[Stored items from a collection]
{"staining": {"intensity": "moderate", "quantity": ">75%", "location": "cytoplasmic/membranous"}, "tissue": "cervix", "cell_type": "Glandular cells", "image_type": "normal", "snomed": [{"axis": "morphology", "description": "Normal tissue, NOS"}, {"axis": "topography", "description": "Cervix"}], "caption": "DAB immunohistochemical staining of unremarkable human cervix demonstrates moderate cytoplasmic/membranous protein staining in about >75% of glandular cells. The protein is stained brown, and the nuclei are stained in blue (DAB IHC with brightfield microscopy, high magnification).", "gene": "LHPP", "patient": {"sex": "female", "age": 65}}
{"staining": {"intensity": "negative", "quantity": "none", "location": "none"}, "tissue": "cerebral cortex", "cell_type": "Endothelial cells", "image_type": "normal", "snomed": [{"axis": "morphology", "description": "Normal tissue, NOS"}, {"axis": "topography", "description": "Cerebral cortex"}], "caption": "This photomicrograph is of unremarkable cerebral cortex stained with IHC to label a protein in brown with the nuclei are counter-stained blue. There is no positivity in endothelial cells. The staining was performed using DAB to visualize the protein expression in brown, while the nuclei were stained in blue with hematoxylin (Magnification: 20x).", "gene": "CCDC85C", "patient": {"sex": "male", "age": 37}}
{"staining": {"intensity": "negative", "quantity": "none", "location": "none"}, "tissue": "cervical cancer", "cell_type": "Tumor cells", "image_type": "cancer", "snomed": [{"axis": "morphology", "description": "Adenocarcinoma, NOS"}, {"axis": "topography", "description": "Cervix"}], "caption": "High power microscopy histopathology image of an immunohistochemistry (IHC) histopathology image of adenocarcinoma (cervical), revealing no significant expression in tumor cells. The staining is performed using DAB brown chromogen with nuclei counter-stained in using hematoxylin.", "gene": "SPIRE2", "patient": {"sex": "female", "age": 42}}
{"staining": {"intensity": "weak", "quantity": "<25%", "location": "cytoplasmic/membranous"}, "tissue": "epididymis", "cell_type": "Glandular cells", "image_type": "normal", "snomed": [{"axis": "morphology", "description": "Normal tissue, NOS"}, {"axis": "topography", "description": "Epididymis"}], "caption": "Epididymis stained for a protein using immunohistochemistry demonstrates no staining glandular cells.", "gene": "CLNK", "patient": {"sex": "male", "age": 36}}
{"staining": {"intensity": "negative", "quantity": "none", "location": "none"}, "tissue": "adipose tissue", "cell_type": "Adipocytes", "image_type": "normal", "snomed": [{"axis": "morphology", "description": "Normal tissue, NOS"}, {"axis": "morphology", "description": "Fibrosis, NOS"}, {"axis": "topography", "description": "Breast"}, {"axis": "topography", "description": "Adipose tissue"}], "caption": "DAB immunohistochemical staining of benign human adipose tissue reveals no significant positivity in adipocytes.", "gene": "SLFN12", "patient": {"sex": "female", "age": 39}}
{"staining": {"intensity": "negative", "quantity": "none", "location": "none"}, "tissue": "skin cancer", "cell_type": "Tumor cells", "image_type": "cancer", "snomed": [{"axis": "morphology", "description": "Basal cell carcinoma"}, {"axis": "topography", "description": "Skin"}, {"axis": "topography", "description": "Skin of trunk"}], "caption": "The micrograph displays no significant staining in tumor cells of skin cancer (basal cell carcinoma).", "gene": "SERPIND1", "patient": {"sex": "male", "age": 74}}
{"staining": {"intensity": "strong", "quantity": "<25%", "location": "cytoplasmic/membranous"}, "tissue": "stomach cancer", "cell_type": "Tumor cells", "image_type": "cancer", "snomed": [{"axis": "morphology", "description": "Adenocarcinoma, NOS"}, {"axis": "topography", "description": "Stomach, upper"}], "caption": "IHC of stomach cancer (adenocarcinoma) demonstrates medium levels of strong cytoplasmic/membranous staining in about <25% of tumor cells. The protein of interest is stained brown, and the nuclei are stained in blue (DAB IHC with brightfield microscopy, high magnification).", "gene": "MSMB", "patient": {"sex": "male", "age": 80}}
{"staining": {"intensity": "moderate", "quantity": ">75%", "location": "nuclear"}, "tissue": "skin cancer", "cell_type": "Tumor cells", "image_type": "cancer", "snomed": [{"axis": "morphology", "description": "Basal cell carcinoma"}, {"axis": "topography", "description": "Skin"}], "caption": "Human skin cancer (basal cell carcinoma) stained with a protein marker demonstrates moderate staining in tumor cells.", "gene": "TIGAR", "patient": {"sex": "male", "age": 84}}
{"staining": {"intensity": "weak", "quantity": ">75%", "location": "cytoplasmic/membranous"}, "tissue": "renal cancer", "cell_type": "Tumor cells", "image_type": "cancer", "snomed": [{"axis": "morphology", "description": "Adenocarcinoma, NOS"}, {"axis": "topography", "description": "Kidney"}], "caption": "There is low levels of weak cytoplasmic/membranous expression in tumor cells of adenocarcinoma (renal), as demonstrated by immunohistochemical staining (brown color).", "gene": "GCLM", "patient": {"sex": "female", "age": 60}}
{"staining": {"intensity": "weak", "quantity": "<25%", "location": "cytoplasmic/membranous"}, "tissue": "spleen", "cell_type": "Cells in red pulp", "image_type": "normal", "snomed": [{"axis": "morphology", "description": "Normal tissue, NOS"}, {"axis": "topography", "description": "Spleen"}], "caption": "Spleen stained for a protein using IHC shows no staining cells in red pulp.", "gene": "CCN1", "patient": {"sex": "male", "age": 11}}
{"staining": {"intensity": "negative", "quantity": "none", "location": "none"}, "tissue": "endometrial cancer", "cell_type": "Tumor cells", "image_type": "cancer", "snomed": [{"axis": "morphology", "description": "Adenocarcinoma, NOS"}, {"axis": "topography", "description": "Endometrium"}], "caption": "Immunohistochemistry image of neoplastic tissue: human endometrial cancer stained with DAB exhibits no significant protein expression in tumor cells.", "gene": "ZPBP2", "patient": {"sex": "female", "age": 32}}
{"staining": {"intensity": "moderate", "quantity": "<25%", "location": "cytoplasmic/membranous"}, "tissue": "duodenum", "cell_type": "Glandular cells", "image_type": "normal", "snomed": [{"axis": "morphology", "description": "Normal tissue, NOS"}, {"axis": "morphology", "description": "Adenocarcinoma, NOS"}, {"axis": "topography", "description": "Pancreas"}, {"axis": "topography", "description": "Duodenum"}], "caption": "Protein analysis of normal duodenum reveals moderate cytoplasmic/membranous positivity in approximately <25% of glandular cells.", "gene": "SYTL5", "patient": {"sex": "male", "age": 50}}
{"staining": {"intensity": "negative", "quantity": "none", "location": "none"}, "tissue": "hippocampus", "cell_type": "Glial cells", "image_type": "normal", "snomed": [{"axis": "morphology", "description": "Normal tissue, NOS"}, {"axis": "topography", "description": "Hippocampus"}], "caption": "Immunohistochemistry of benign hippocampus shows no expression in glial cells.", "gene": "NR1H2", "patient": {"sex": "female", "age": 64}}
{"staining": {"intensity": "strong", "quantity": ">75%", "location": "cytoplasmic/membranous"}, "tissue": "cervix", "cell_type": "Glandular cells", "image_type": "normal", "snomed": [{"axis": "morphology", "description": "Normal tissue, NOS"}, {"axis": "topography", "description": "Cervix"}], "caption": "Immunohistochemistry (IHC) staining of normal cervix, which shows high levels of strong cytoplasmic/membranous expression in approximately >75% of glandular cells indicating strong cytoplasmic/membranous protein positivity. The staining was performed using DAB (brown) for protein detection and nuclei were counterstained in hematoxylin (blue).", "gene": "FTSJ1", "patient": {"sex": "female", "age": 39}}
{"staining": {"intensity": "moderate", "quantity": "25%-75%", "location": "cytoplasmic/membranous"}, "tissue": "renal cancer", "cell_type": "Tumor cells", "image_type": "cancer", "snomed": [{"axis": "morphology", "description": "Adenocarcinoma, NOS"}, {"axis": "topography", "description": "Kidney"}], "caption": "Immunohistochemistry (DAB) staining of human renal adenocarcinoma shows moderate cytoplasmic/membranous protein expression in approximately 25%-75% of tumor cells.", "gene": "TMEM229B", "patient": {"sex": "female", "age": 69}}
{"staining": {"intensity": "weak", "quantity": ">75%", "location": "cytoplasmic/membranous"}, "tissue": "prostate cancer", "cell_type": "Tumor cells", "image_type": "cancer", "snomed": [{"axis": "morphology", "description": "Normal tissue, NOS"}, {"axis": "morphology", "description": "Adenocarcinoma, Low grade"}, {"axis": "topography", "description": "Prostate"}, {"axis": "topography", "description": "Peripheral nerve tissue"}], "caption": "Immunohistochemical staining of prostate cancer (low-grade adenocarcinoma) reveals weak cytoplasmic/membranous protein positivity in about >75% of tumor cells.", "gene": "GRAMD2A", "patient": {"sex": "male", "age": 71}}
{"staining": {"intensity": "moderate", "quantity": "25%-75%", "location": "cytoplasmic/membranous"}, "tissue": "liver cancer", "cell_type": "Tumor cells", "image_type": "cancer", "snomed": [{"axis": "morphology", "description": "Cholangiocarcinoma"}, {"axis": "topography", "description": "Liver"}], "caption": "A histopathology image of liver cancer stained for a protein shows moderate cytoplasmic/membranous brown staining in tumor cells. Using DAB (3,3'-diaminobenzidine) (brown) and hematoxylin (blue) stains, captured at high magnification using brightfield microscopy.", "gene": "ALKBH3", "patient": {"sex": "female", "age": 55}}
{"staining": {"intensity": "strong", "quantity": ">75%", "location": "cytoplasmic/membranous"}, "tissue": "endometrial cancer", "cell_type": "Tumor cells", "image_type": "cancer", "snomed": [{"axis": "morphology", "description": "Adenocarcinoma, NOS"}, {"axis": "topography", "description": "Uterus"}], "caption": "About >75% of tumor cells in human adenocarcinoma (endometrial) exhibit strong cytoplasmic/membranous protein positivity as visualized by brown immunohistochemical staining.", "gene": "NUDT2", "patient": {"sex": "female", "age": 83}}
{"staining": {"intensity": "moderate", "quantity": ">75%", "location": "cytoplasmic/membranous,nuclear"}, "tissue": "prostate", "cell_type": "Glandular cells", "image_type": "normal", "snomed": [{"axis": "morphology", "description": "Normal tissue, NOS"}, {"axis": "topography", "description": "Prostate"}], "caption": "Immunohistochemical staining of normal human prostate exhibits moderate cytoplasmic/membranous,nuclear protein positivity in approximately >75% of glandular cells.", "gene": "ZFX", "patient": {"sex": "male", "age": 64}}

• _Work instructions_
The expected output is the exact run of lines from the start of the entries through the line with "photomicrograph is of", inclusive.

• _Response to this exercise_
{"staining": {"intensity": "moderate", "quantity": ">75%", "location": "cytoplasmic/membranous"}, "tissue": "cervix", "cell_type": "Glandular cells", "image_type": "normal", "snomed": [{"axis": "morphology", "description": "Normal tissue, NOS"}, {"axis": "topography", "description": "Cervix"}], "caption": "DAB immunohistochemical staining of unremarkable human cervix demonstrates moderate cytoplasmic/membranous protein staining in about >75% of glandular cells. The protein is stained brown, and the nuclei are stained in blue (DAB IHC with brightfield microscopy, high magnification).", "gene": "LHPP", "patient": {"sex": "female", "age": 65}}
{"staining": {"intensity": "negative", "quantity": "none", "location": "none"}, "tissue": "cerebral cortex", "cell_type": "Endothelial cells", "image_type": "normal", "snomed": [{"axis": "morphology", "description": "Normal tissue, NOS"}, {"axis": "topography", "description": "Cerebral cortex"}], "caption": "This photomicrograph is of unremarkable cerebral cortex stained with IHC to label a protein in brown with the nuclei are counter-stained blue. There is no positivity in endothelial cells. The staining was performed using DAB to visualize the protein expression in brown, while the nuclei were stained in blue with hematoxylin (Magnification: 20x).", "gene": "CCDC85C", "patient": {"sex": "male", "age": 37}}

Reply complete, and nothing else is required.